Most weight-loss plans assume that we are fat because we simply don’t know when we are full. They suggest foods that make us feel fuller longer and offer healthy options to satisfy our cravings. Two things make this approach an epic fail in my world:
- If I want McDonald’s French fries, my hunger or fullness is pretty much irrelevant. And I can tell you that I have never been too full to thoroughly enjoy a piece of key lime pie.
- Whenever I hear someone say “If you crave something sweet, eat an apple” I want to punch them in the throat. When I am craving something sweet, an apple doesn’t cut it. Seriously. That is the dumbest thing I’ve ever heard. I can eat a dozen apples but I’m not happy until I’ve eaten a pint of Ben and Jerry’s New York Super Fudge Chunk ice cream. The whole pint. By myself. If that kind of craving doesn’t make any sense to you, then please don’t offer your advice on how to deal with them. You really have no idea what you’re talking about. (Do I sound bitter? Okay, maybe just a little. Maybe I’m just a little angry that I didn’t end up with the “constant exercise” craving).

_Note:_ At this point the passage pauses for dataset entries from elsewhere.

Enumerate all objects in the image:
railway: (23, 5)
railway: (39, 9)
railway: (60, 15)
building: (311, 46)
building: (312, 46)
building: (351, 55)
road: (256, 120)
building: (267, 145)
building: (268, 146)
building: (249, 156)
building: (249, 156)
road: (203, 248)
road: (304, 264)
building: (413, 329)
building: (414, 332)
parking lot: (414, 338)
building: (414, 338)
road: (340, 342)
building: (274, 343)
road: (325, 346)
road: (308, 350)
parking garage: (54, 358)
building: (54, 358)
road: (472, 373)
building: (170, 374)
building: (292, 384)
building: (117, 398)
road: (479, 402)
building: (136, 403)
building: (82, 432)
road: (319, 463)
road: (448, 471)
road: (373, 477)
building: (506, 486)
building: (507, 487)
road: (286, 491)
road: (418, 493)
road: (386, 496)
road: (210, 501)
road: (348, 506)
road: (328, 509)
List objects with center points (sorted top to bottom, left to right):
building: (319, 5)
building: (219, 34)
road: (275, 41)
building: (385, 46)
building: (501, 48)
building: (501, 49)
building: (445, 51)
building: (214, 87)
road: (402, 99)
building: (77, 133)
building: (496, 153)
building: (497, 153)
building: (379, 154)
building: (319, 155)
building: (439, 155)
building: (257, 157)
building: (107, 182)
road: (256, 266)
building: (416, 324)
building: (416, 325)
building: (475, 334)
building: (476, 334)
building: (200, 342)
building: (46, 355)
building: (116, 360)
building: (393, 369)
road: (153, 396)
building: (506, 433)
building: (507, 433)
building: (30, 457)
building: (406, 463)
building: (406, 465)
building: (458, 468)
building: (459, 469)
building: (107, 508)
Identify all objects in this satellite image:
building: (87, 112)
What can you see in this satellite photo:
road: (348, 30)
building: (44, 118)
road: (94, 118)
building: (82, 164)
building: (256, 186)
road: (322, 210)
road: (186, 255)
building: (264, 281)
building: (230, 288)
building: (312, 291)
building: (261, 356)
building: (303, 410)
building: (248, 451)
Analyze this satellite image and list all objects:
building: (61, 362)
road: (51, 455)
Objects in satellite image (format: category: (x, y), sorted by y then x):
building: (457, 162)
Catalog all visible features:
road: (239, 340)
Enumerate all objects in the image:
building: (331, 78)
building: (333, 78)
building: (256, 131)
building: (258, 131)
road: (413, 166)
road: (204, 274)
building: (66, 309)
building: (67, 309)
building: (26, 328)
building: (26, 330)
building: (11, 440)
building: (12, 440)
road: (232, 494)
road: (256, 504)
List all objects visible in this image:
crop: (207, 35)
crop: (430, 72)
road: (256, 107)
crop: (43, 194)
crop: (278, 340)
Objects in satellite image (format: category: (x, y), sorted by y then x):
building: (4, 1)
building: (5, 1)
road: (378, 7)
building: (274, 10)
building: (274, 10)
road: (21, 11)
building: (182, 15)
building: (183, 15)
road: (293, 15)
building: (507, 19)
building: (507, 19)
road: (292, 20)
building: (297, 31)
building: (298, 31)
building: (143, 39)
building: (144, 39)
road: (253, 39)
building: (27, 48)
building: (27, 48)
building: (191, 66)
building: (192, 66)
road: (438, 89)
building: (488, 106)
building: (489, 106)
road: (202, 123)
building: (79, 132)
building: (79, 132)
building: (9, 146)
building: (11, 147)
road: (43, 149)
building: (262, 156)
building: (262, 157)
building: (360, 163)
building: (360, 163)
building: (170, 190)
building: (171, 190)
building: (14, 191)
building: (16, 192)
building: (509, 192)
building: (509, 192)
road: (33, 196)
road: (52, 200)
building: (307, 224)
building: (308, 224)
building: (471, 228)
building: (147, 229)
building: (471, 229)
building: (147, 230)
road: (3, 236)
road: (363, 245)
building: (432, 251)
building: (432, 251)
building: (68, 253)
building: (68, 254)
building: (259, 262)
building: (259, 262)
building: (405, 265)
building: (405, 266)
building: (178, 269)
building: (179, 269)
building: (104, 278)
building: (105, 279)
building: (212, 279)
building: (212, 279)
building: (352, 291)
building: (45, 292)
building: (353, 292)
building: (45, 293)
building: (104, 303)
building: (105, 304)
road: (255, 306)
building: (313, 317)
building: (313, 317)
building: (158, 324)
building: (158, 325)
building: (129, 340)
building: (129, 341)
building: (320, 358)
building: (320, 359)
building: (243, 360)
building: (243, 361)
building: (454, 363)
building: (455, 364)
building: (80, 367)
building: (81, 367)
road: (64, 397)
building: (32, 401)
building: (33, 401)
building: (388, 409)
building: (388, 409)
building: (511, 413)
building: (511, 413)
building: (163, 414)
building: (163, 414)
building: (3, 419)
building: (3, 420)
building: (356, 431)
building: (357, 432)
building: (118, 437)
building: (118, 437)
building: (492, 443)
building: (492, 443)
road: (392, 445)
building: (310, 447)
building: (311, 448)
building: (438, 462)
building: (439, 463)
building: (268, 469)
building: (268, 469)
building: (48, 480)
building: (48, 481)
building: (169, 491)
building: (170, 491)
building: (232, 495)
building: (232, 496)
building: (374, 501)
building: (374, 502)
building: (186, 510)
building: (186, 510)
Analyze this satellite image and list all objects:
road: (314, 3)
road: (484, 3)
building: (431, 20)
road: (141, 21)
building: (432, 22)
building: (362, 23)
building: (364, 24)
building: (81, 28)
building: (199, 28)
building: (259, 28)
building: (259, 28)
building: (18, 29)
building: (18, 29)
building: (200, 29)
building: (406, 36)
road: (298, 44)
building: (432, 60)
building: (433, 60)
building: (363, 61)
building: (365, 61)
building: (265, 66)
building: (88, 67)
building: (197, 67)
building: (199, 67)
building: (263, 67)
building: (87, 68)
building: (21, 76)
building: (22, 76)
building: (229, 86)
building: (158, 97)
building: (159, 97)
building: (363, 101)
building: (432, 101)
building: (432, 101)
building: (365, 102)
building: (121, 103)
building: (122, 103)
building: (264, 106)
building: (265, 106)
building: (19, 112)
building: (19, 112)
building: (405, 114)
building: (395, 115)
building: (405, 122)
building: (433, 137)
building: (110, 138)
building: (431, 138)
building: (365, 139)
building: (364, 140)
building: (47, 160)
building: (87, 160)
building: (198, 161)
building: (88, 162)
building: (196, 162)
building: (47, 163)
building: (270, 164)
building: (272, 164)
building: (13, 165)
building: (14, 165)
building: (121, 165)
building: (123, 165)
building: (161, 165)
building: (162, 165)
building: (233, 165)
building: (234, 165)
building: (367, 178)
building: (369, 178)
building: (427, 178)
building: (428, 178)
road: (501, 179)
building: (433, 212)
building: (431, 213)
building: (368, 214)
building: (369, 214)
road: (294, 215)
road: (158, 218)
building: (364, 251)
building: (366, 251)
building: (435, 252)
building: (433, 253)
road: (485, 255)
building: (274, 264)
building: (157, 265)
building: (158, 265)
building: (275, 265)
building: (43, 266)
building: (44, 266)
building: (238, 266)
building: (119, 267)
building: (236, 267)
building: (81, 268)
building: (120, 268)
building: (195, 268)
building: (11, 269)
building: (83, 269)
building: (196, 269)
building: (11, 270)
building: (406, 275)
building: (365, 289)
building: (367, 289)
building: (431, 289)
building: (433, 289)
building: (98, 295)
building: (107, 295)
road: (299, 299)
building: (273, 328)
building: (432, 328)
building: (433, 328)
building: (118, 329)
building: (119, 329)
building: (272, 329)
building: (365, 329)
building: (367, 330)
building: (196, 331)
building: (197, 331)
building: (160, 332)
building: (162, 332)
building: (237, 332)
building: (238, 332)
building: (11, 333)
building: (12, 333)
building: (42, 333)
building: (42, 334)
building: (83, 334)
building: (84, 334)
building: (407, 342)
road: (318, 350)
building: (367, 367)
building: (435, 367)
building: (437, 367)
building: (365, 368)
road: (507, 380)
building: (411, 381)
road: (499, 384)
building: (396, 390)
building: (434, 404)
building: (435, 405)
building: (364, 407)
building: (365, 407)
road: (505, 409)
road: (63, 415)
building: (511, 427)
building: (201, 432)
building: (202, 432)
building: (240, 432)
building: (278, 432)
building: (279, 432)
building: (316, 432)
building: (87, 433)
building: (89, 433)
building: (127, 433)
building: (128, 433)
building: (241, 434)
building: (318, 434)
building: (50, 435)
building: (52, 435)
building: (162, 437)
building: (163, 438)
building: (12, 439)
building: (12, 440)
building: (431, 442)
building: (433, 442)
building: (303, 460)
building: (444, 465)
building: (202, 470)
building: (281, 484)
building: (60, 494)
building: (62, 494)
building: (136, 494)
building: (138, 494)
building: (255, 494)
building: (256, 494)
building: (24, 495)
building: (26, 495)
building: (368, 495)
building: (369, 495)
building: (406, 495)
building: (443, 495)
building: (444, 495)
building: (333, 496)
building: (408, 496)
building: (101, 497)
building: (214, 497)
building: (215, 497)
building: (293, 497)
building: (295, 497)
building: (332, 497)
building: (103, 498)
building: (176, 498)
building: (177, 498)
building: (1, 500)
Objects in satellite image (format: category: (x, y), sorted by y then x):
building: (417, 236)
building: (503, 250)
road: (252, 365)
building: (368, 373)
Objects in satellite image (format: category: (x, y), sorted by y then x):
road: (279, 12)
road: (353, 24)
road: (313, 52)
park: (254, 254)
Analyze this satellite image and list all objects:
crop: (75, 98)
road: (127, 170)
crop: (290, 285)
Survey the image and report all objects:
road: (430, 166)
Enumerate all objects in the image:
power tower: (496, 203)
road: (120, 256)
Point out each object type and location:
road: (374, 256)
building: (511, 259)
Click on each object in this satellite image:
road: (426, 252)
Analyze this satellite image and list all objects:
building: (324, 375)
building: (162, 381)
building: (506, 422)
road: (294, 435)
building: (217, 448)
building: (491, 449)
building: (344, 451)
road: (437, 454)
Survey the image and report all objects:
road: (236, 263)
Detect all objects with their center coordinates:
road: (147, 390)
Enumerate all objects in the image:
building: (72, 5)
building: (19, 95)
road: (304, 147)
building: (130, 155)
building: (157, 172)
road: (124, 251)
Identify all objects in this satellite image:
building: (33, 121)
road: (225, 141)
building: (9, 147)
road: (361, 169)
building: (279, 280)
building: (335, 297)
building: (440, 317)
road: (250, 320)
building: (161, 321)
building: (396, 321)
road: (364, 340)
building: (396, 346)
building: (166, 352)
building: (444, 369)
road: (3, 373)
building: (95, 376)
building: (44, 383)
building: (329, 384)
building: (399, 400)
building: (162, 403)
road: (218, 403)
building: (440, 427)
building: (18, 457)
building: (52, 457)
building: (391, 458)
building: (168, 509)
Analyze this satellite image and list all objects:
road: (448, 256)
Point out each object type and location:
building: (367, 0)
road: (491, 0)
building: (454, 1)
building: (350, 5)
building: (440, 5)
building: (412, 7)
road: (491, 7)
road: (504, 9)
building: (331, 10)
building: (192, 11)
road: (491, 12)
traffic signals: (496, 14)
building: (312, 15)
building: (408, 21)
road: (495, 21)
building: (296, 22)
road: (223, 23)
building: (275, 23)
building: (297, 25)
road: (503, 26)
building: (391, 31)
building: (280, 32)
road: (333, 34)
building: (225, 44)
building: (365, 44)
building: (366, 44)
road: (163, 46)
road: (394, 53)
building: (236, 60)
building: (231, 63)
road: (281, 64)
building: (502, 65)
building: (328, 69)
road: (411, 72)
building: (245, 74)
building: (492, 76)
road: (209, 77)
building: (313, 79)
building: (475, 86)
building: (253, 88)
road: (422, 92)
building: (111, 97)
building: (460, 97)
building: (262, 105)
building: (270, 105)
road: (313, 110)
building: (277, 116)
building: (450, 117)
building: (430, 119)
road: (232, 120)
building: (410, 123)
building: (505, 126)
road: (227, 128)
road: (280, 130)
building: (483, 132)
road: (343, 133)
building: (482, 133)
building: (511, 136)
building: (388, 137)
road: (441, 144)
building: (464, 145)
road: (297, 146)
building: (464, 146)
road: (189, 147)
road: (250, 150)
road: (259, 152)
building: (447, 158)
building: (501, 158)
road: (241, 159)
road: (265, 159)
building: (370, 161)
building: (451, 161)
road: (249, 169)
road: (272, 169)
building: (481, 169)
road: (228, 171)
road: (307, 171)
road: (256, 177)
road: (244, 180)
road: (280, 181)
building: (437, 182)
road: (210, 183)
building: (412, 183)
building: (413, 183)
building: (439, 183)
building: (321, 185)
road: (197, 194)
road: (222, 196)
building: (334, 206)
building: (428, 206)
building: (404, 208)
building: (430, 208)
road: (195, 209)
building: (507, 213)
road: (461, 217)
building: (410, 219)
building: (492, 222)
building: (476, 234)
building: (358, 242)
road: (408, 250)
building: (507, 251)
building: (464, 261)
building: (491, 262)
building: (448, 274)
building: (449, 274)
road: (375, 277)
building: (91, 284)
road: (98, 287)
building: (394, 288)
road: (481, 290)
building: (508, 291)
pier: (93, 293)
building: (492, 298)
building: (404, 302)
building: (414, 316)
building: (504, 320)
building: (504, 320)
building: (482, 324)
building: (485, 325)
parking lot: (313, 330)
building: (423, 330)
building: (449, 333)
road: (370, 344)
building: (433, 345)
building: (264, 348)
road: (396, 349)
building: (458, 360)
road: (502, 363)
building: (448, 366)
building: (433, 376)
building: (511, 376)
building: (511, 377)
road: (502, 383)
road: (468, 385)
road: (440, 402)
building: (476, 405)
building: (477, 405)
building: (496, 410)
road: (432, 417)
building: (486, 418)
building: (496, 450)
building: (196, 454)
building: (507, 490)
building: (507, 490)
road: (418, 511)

When I discovered Lysa Terkeurst’s book Made to Crave I felt as if I’d finally discovered someone who understood my struggle. She says “Not once in my life have I ever craved a carrot stick” and she admits that she can feel completely full after a meal “and still crave chocolate pie for dessert.” THIS is someone who gets me. THIS is someone who gets me and has won her battle with food. THIS is someone who gets me, has won her battle with food, and recognizes that there is a significant Spiritual component to the thing.
She says:
I believe God made us to crave. Now before you think this is some sort of cruel joke by God, let me assure you that the object of our craving was never supposed to be food or other things people find themselves consumed by…Yes, we were made to crave – long for, want greatly, desire eagerly and beg for – God. Only God. But Satan wants to do everything possible to replace our craving for God with something else (p. 20-21)
I’ll be referencing Lysa’s book off and on throughout this journey because she has identified the heart of my problem with food. I crave it more than I crave God. I have given food a place of prominence in my life that should be reserved for God alone and until I turn that around my weight loss successes are going to continue to be only temporary.
So, I’m back on the proverbial ship and I’m in for another adventure. I’m sure there will be times that I’ll be tempted to jump into one of those life-boats and row for shore, but I think I’ve found my “want to” and I really, really don’t want to be at home in those big ol’ pants anymore. By the grace of God, I’ll need a new wardrobe by spring.